**Available data**
------------------------------------------------
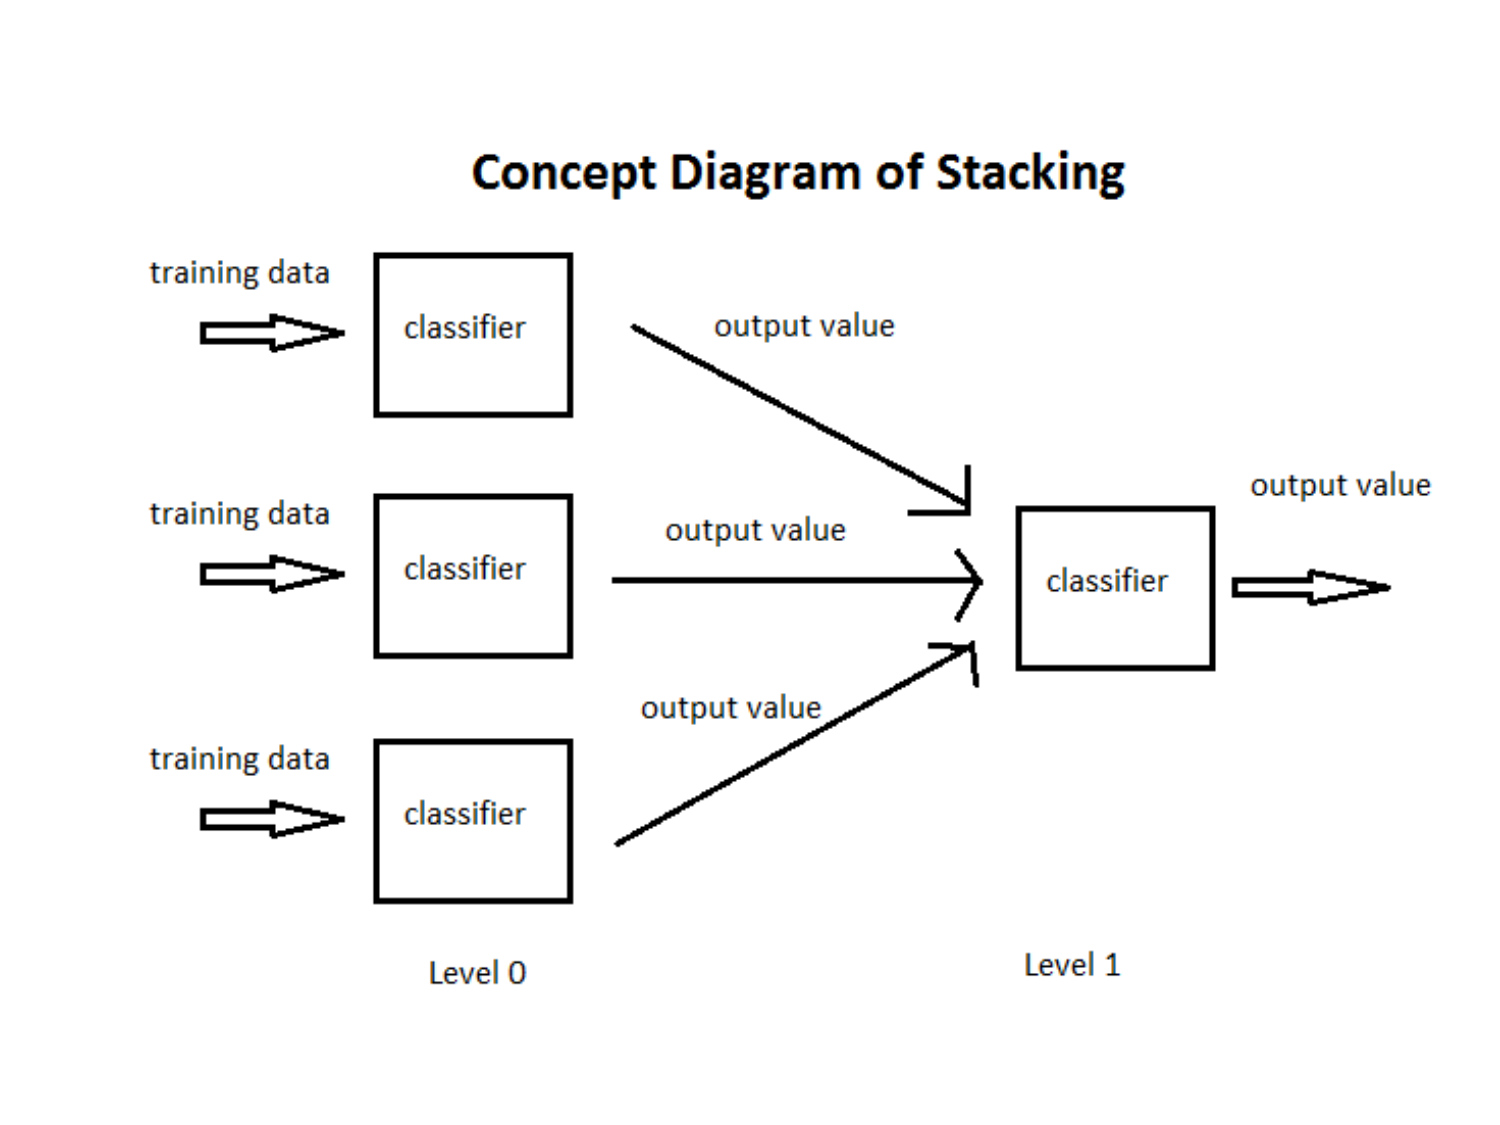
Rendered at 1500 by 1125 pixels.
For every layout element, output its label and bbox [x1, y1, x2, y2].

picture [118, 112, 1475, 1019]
------------------------------------------------
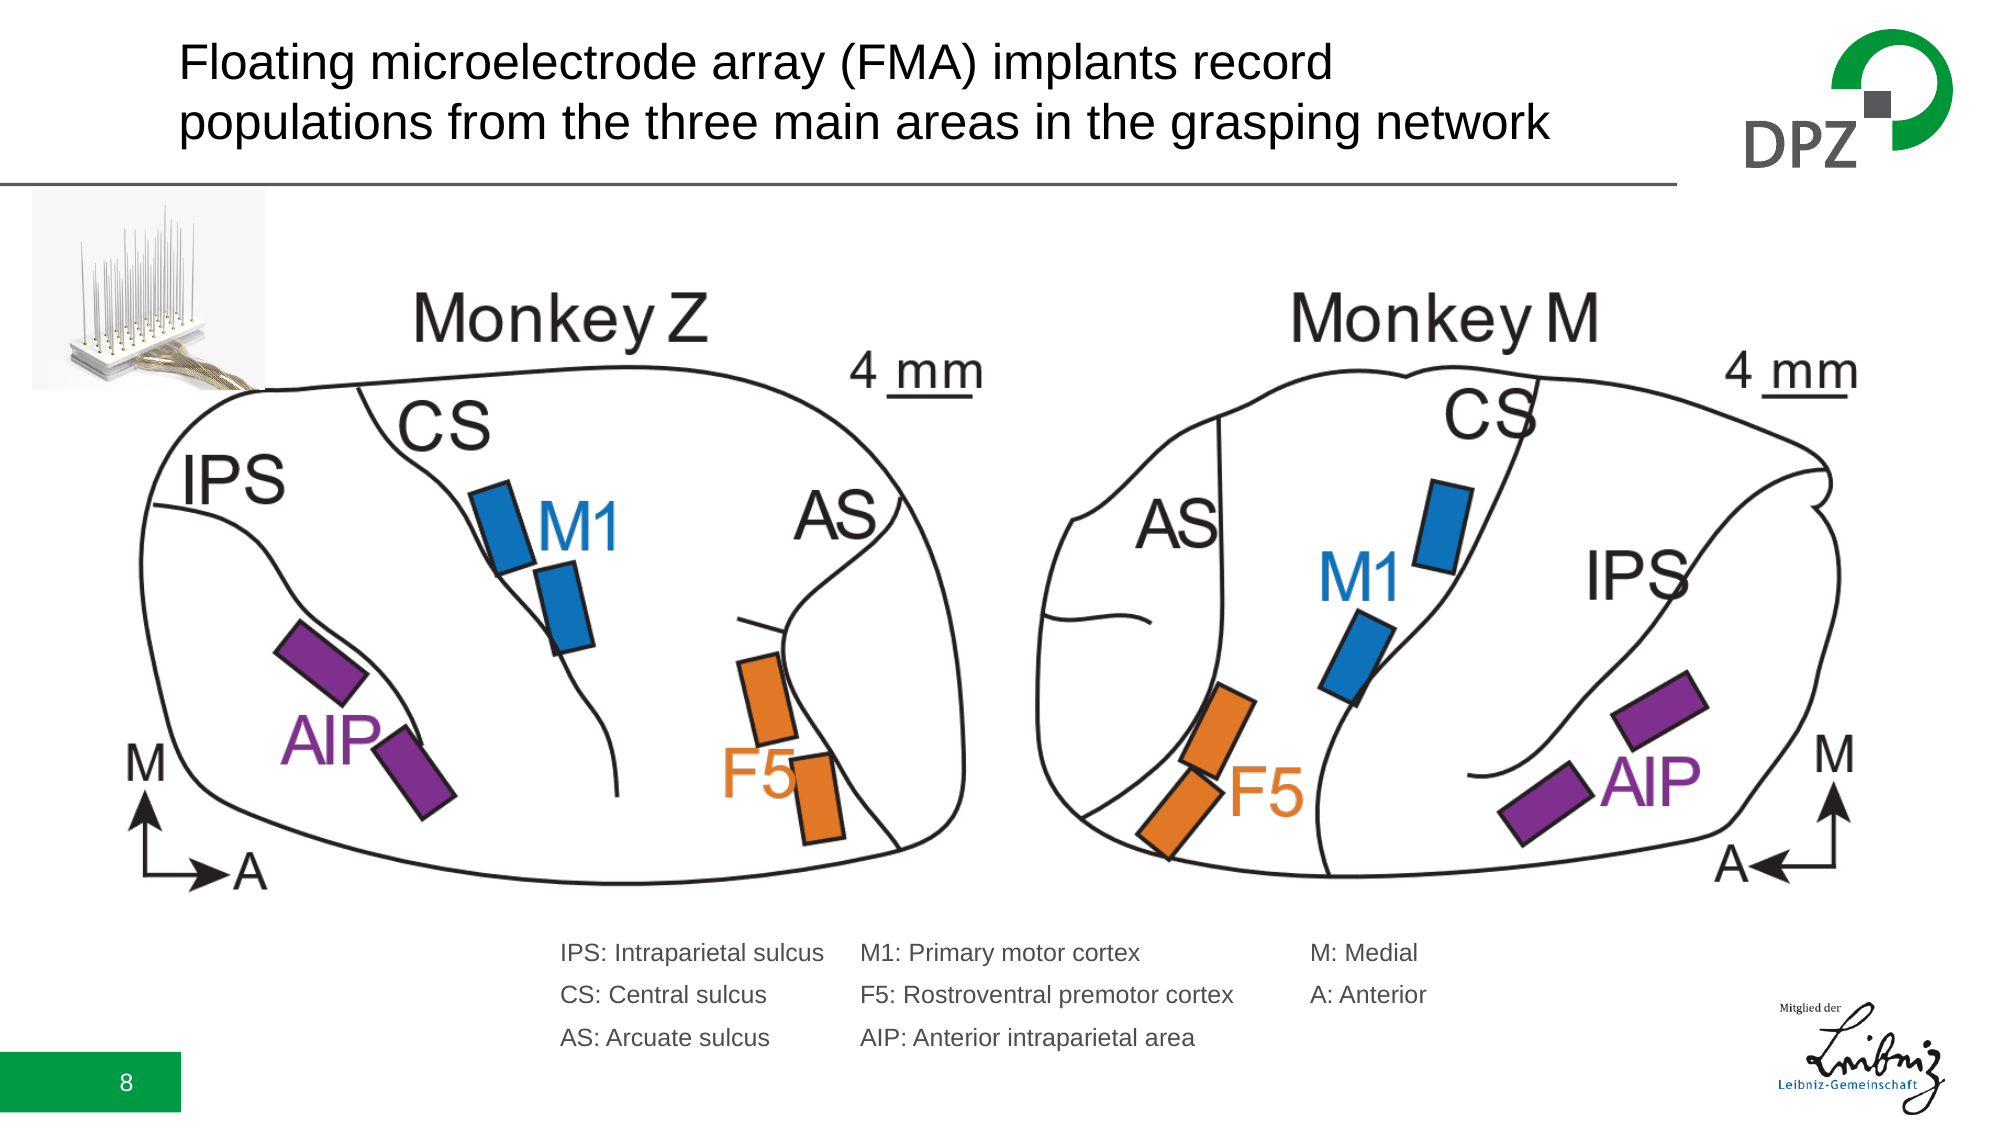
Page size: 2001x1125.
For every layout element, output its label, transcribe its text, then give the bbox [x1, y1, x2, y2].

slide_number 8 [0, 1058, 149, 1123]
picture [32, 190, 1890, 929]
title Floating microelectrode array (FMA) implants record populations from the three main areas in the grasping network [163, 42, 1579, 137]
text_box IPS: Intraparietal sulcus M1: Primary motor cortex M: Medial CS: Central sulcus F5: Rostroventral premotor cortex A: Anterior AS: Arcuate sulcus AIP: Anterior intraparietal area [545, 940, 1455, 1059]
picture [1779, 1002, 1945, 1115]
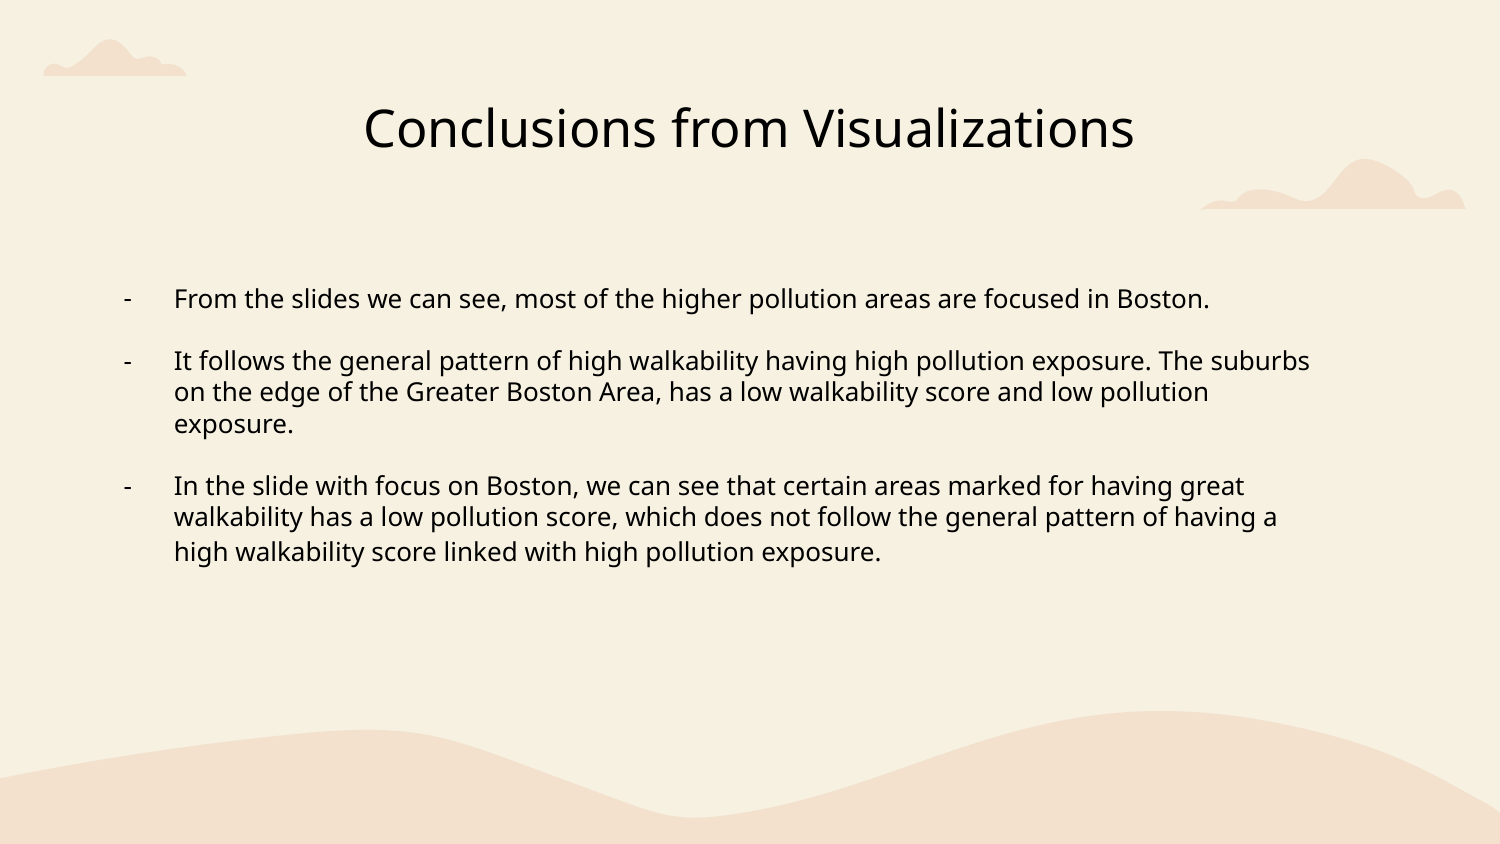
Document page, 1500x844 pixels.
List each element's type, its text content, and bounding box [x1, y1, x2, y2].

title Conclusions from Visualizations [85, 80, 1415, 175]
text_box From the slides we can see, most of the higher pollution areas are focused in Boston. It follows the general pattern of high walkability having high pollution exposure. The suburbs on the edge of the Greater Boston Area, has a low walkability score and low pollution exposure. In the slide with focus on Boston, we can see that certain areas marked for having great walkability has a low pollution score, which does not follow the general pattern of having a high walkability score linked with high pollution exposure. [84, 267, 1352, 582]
------------------------------------------------
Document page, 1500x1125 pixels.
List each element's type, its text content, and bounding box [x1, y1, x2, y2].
------------------------------------------------
**Exercise requirements**
Start with the line with "For every layout element, output its label, transcribe" in the listing above and stop after the line with "Document page, 1500x844 pixels.". Write out exactly the lines in that stretch and no others, without pictures.

**Solution to this problem**
For every layout element, output its label, transcribe its text, then give the bbox [x1, y1, x2, y2].

slide_number 8 [0, 1058, 149, 1123]
picture [32, 190, 1890, 929]
title Floating microelectrode array (FMA) implants record populations from the three main areas in the grasping network [163, 42, 1579, 137]
text_box IPS: Intraparietal sulcus M1: Primary motor cortex M: Medial CS: Central sulcus F5: Rostroventral premotor cortex A: Anterior AS: Arcuate sulcus AIP: Anterior intraparietal area [545, 940, 1455, 1059]
picture [1779, 1002, 1945, 1115]
Document page, 1500x844 pixels.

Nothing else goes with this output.